▸ EXTRACTED TEXT
Software Projects

I began working on software in the 1970s as an undergraduate, both at Caltech and during summer employment at UC-Berkeley Entomology (with Bland Ewing). I played around with APL, Pascal, Fortran and Assembly computer languages. In one project, I redesigned the Pascal compiler to be able to insert Assembly code for fast computation. UC-Berkeley had a CDC 6600 and a 7600 computer, which required users to stand in line with decks of computer cards (think one line of code per piece of cardboard, each fitting in a legal envelope). Nevertheless, our team got access through early “high-speed” telephone wires to a computer each in San Francisco and UCLA.

Later as a graduate student at UC-Berkeley, my thesis involved a substantial computing part, along with high-end theory. I happened to be in the same building with some of the designers of 4BSD Unix and some of the popular early Unix tools. Networking was rather rudimentary, with a colleague rigging a 2-wire connection between terminals to transfer coded between machines. There were still only a few computers on campus, with the new generation being PDP-11 minicomputers. The UC-Berkeley CS and Stat departments shared a machine with 11 MB for each on a disk the size of a airport-friendly suitcase. One day, I watched a colleage trash the superblock of this computer, which lost all the pointers to computer file components. I helped him design tools (functions) to recover most of the files from the major crash.

My professor-track employment at UW-Madison involved a careful balance of theoretical work (to establish my bonafides) and computational projects (to explore tools and ground ideas in data-driven stories). That is, I needed to write theory papers to justify my tenure case, but managed to back up most of these with computer tools to justify the methodology.

I was actually stretched in a third, important way, through my career-long interest in collaboration. This has involved developing professional relationships with colleagues across campus, and around the world. While some of this work extends existing, or develops new, stats theory, many of my collaborations have involved more attention to the practical aspects of addressing challenging research questions through data analysis and visualization. This work led to my book, Practical Data Analysis for Designed Experiments, along with a companion package, pda.

▸ INFORMATION PROVIDED
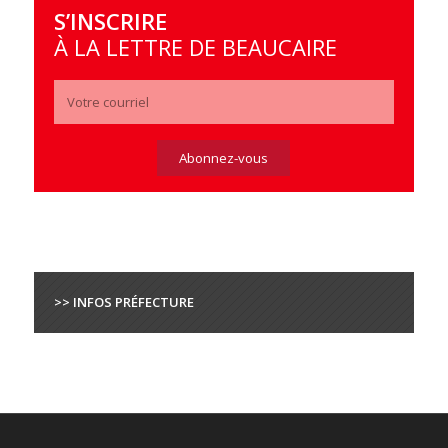
S’INSCRIRE
À LA LETTRE DE BEAUCAIRE
>> INFOS PRÉFECTURE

▸ REQUIREMENT A
In the software projects page, rewrite the paragraph beginning "I began working on software" as a short bulleted list that keeps its main facts.
▸ REQUIREMENT B
Answer these questions using the software projects page:
(i) What kind of machine made up the new generation of computers on campus during the author's graduate study?
(ii) How much disk space did each of the two departments get on the machine shared by the UC-Berkeley CS and Stat departments?
(iii) What is the name of the package that accompanies the book Practical Data Analysis for Designed Experiments?
▸ REQUIREMENT C
Extract from the software projects page the passage between "I was actually" and "companion package, pda.", inclusive.

▸ ANSWER SECTION A
- Began software work in the 1970s as an undergraduate, both at Caltech and during summer employment at UC-Berkeley Entomology (with Bland Ewing).
- Worked with APL, Pascal, Fortran and Assembly.
- Redesigned the Pascal compiler so it could insert Assembly code for fast computation.
- UC-Berkeley had a CDC 6600 and a 7600. Users stood in line with decks of computer cards, one line of code per card.
- The team reached a computer in San Francisco and one at UCLA through early "high-speed" telephone wires.

▸ ANSWER SECTION B
(i) PDP-11 minicomputers
(ii) 11 MB
(iii) pda

▸ ANSWER SECTION C
I was actually stretched in a third, important way, through my career-long interest in collaboration. This has involved developing professional relationships with colleagues across campus, and around the world. While some of this work extends existing, or develops new, stats theory, many of my collaborations have involved more attention to the practical aspects of addressing challenging research questions through data analysis and visualization. This work led to my book, Practical Data Analysis for Designed Experiments, along with a companion package, pda.